▶ [DIRECTIONS] Wherever a picture appears, skip it and retype the rest of the data exactly.

▶ [TASK INPUTS]
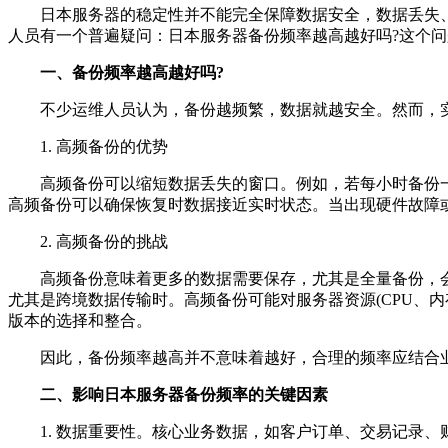
日本服务器的稳定性并不能完全保障数据安全，数据丢失、
人员有一个普遍疑问：日本服务器备份频率越高越好吗?这个
一、备份频率越高越好吗?
不少运维人员认为，备份越频繁，数据就越安全。然而，实
1. 高频备份的优势
高频备份可以缩短数据丢失的窗口。例如，若每小时备份一
高频备份可以确保恢复时数据接近实时状态。当出现硬件故障
2. 高频备份的挑战
高频备份意味着更多的数据需要保存，尤其是全量备份，会
尤其是跨境数据传输时。高频备份可能对服务器资源(CPU、
版本的选择和整合。
因此，备份频率越高并不意味着越好，合理的频率应结合业
二、影响日本服务器备份频率的关键因素
1. 数据重要性。核心业务数据，如客户订单、交易记录、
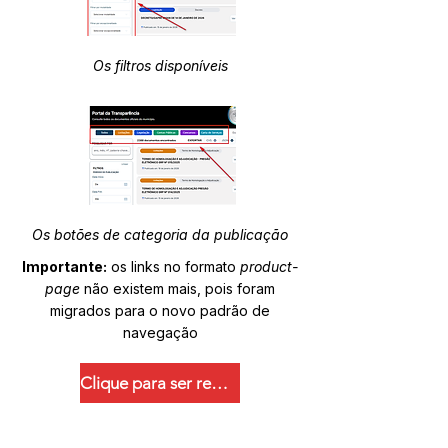
Os filtros disponíveis
Os botões de categoria da publicação
Importante:
os links no formato
product-
page
não existem mais, pois foram
migrados para o novo padrão de
navegação
Clique para ser redirecionado.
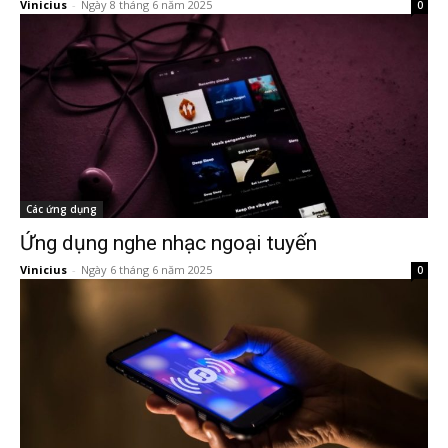
Vinicius
-
Ngày 8 tháng 6 năm 2025
0
Các ứng dụng
Ứng dụng nghe nhạc ngoại tuyến
Vinicius
-
Ngày 6 tháng 6 năm 2025
0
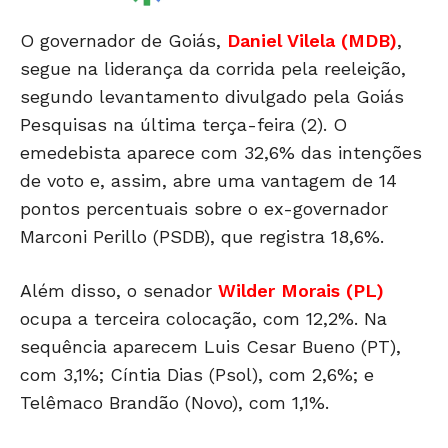
O governador de Goiás,
Daniel Vilela (MDB)
,
segue na liderança da corrida pela reeleição,
segundo levantamento divulgado pela Goiás
Pesquisas na última terça-feira (2). O
emedebista aparece com 32,6% das intenções
de voto e, assim, abre uma vantagem de 14
pontos percentuais sobre o ex-governador
Marconi Perillo (PSDB), que registra 18,6%.
Além disso, o senador
Wilder Morais (PL)
ocupa a terceira colocação, com 12,2%. Na
sequência aparecem Luis Cesar Bueno (PT),
com 3,1%; Cíntia Dias (Psol), com 2,6%; e
Telêmaco Brandão (Novo), com 1,1%.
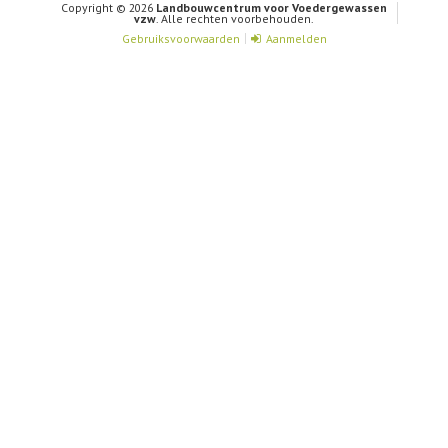
Copyright © 2026
Landbouwcentrum voor Voedergewassen
vzw
. Alle rechten voorbehouden.
Gebruiksvoorwaarden
Aanmelden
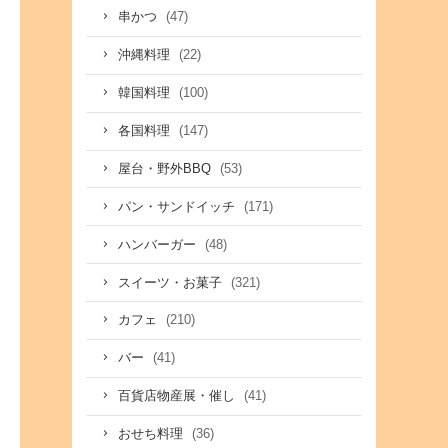
(47)
串かつ
(22)
沖縄料理
(100)
韓国料理
(147)
各国料理
(53)
屋台・野外BBQ
(171)
パン・サンドイッチ
(48)
ハンバーガー
(321)
スイーツ・お菓子
(210)
カフェ
(41)
バー
(41)
百貨店物産展・催し
(36)
おせち料理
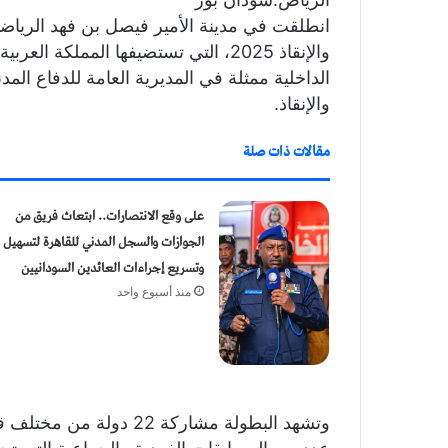
انطلقت في مدينة الأمير فيصل بن فهد الرياضية
والإنقاذ 2025، التي تستضيفها المملك
الداخلية ممثلة في المديرية العامة للدفاع المد
والإنقاذ.
مقالات ذات صلة
​على وقع الانتصارات.. ابتعاث فريق من
الجوازات والسجل المدني للقاهرة لتسهيل
وتسريع إجراءات العائدين السودانيين
منذ أسبوع واحد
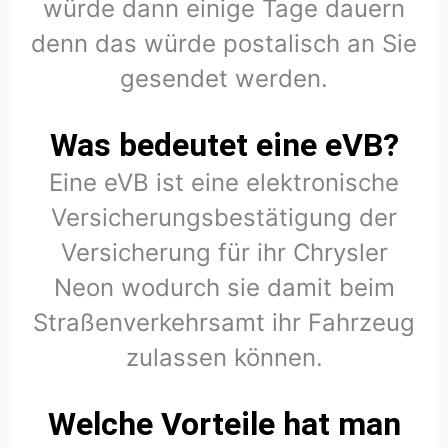
würde dann einige Tage dauern
denn das würde postalisch an Sie
gesendet werden.
Was bedeutet eine eVB?
Eine eVB ist eine elektronische
Versicherungsbestätigung der
Versicherung für ihr Chrysler
Neon wodurch sie damit beim
Straßenverkehrsamt ihr Fahrzeug
zulassen können.
Welche Vorteile hat man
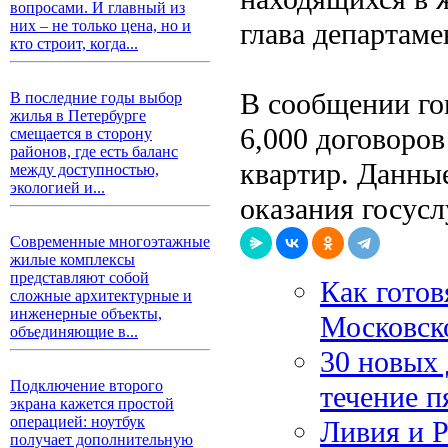
вопросами. И главный из
глава департам
них – не только цена, но и
кто строит, когда...
В сообщении го
В последние годы выбор
жилья в Петербурге
6,000 договоро
смещается в сторону
районов, где есть баланс
квартир. Данны
между доступностью,
экологией и...
оказания госусл
Современные многоэтажные
жилые комплексы
представляют собой
Как готов
сложные архитектурные и
инженерные объекты,
Московск
объединяющие в...
30 новых 
Подключение второго
течение п
экрана кажется простой
операцией: ноутбук
Ливия и Р
получает дополнительную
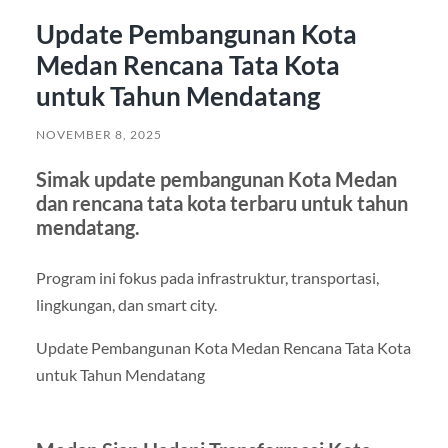
Update Pembangunan Kota
Medan Rencana Tata Kota
untuk Tahun Mendatang
NOVEMBER 8, 2025
Simak update pembangunan Kota Medan
dan rencana tata kota terbaru untuk tahun
mendatang.
Program ini fokus pada infrastruktur, transportasi,
lingkungan, dan smart city.
Update Pembangunan Kota Medan Rencana Tata Kota
untuk Tahun Mendatang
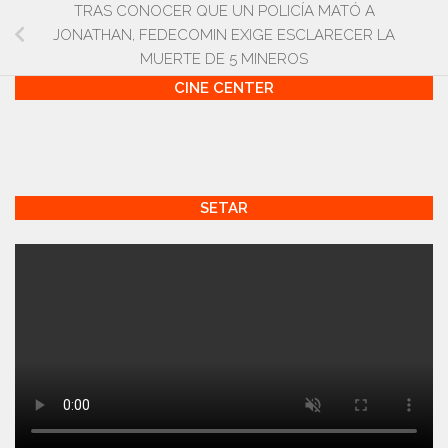
TRAS CONOCER QUE UN POLICÍA MATÓ A
JONATHAN, FEDECOMIN EXIGE ESCLARECER LA
MUERTE DE 5 MINEROS
CINE CENTER
SETAR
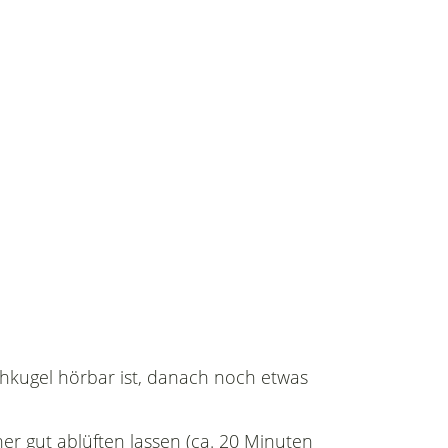
chkugel hörbar ist, danach noch etwas
her gut ablüften lassen (ca. 20 Minuten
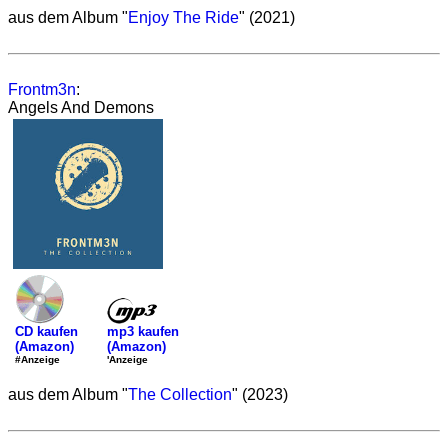
aus dem Album "
Enjoy The Ride
" (2021)
Frontm3n
:
Angels And Demons
mp3 kaufen
CD kaufen
(Amazon)
(Amazon)
'Anzeige
#Anzeige
aus dem Album "
The Collection
" (2023)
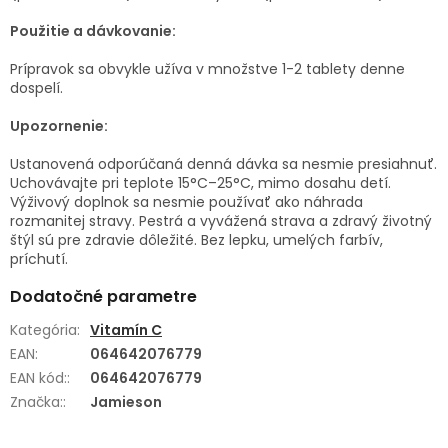
Použitie a dávkovanie:
Prípravok sa obvykle užíva v množstve 1-2 tablety denne
dospelí.
Upozornenie:
Ustanovená odporúčaná denná dávka sa nesmie presiahnuť.
Uchovávajte pri teplote 15°C–25°C, mimo dosahu detí.
Výživový doplnok sa nesmie používať ako náhrada
rozmanitej stravy. Pestrá a vyvážená strava a zdravý životný
štýl sú pre zdravie dôležité. Bez lepku, umelých farbív,
príchutí.
Dodatočné parametre
Kategória
:
Vitamín C
EAN
:
064642076779
EAN kód:
:
064642076779
Značka:
:
Jamieson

▶ [RESULT OF THIS TASK]
日本服务器的稳定性并不能完全保障数据安全，数据丢失、
人员有一个普遍疑问：日本服务器备份频率越高越好吗?这个
一、备份频率越高越好吗?
不少运维人员认为，备份越频繁，数据就越安全。然而，实
1. 高频备份的优势
高频备份可以缩短数据丢失的窗口。例如，若每小时备份一
高频备份可以确保恢复时数据接近实时状态。当出现硬件故障
2. 高频备份的挑战
高频备份意味着更多的数据需要保存，尤其是全量备份，会
尤其是跨境数据传输时。高频备份可能对服务器资源(CPU、
版本的选择和整合。
因此，备份频率越高并不意味着越好，合理的频率应结合业
二、影响日本服务器备份频率的关键因素
1. 数据重要性。核心业务数据，如客户订单、交易记录、
Os filtros disponíveis
Os botões de categoria da publicação
Importante:
os links no formato
product-
page
não existem mais, pois foram
migrados para o novo padrão de
navegação
Clique para ser redirecionado.
Vinicius
-
Ngày 8 tháng 6 năm 2025
0
Các ứng dụng
Ứng dụng nghe nhạc ngoại tuyến
Vinicius
-
Ngày 6 tháng 6 năm 2025
0
O governador de Goiás,
Daniel Vilela (MDB)
,
segue na liderança da corrida pela reeleição,
segundo levantamento divulgado pela Goiás
Pesquisas na última terça-feira (2). O
emedebista aparece com 32,6% das intenções
de voto e, assim, abre uma vantagem de 14
pontos percentuais sobre o ex-governador
Marconi Perillo (PSDB), que registra 18,6%.
Além disso, o senador
Wilder Morais (PL)
ocupa a terceira colocação, com 12,2%. Na
sequência aparecem Luis Cesar Bueno (PT),
com 3,1%; Cíntia Dias (Psol), com 2,6%; e
Telêmaco Brandão (Novo), com 1,1%.
Copyright © 2026
Landbouwcentrum voor Voedergewassen
vzw
. Alle rechten voorbehouden.
Gebruiksvoorwaarden
Aanmelden
(47)
串かつ
(22)
沖縄料理
(100)
韓国料理
(147)
各国料理
(53)
屋台・野外BBQ
(171)
パン・サンドイッチ
(48)
ハンバーガー
(321)
スイーツ・お菓子
(210)
カフェ
(41)
バー
(41)
百貨店物産展・催し
(36)
おせち料理
انطلقت في مدينة الأمير فيصل بن فهد الرياضية
والإنقاذ 2025، التي تستضيفها المملك
الداخلية ممثلة في المديرية العامة للدفاع المد
والإنقاذ.
مقالات ذات صلة
​على وقع الانتصارات.. ابتعاث فريق من
الجوازات والسجل المدني للقاهرة لتسهيل
وتسريع إجراءات العائدين السودانيين
منذ أسبوع واحد
würde dann einige Tage dauern
denn das würde postalisch an Sie
gesendet werden.
Was bedeutet eine eVB?
Eine eVB ist eine elektronische
Versicherungsbestätigung der
Versicherung für ihr Chrysler
Neon wodurch sie damit beim
Straßenverkehrsamt ihr Fahrzeug
zulassen können.
Welche Vorteile hat man
вопросами. И главный из
глава департам
них – не только цена, но и
кто строит, когда...
В сообщении го
В последние годы выбор
жилья в Петербурге
6,000 договоро
смещается в сторону
районов, где есть баланс
квартир. Данны
между доступностью,
экологией и...
оказания госусл
Современные многоэтажные
жилые комплексы
представляют собой
Как готов
сложные архитектурные и
инженерные объекты,
Московск
объединяющие в...
30 новых 
Подключение второго
течение п
экрана кажется простой
операцией: ноутбук
Ливия и Р
получает дополнительную
Update Pembangunan Kota
Medan Rencana Tata Kota
untuk Tahun Mendatang
NOVEMBER 8, 2025
Simak update pembangunan Kota Medan
dan rencana tata kota terbaru untuk tahun
mendatang.
Program ini fokus pada infrastruktur, transportasi,
lingkungan, dan smart city.
Update Pembangunan Kota Medan Rencana Tata Kota
untuk Tahun Mendatang
TRAS CONOCER QUE UN POLICÍA MATÓ A
JONATHAN, FEDECOMIN EXIGE ESCLARECER LA
MUERTE DE 5 MINEROS
CINE CENTER
SETAR
chkugel hörbar ist, danach noch etwas
her gut ablüften lassen (ca. 20 Minuten
aus dem Album "
Enjoy The Ride
" (2021)
Frontm3n
:
Angels And Demons
mp3 kaufen
CD kaufen
(Amazon)
(Amazon)
'Anzeige
#Anzeige
aus dem Album "
The Collection
" (2023)
Použitie a dávkovanie:
Prípravok sa obvykle užíva v množstve 1-2 tablety denne
dospelí.
Upozornenie:
Ustanovená odporúčaná denná dávka sa nesmie presiahnuť.
Uchovávajte pri teplote 15°C–25°C, mimo dosahu detí.
Výživový doplnok sa nesmie používať ako náhrada
rozmanitej stravy. Pestrá a vyvážená strava a zdravý životný
štýl sú pre zdravie dôležité. Bez lepku, umelých farbív,
príchutí.
Dodatočné parametre
Kategória
:
Vitamín C
EAN
:
064642076779
EAN kód:
:
064642076779
Značka:
:
Jamieson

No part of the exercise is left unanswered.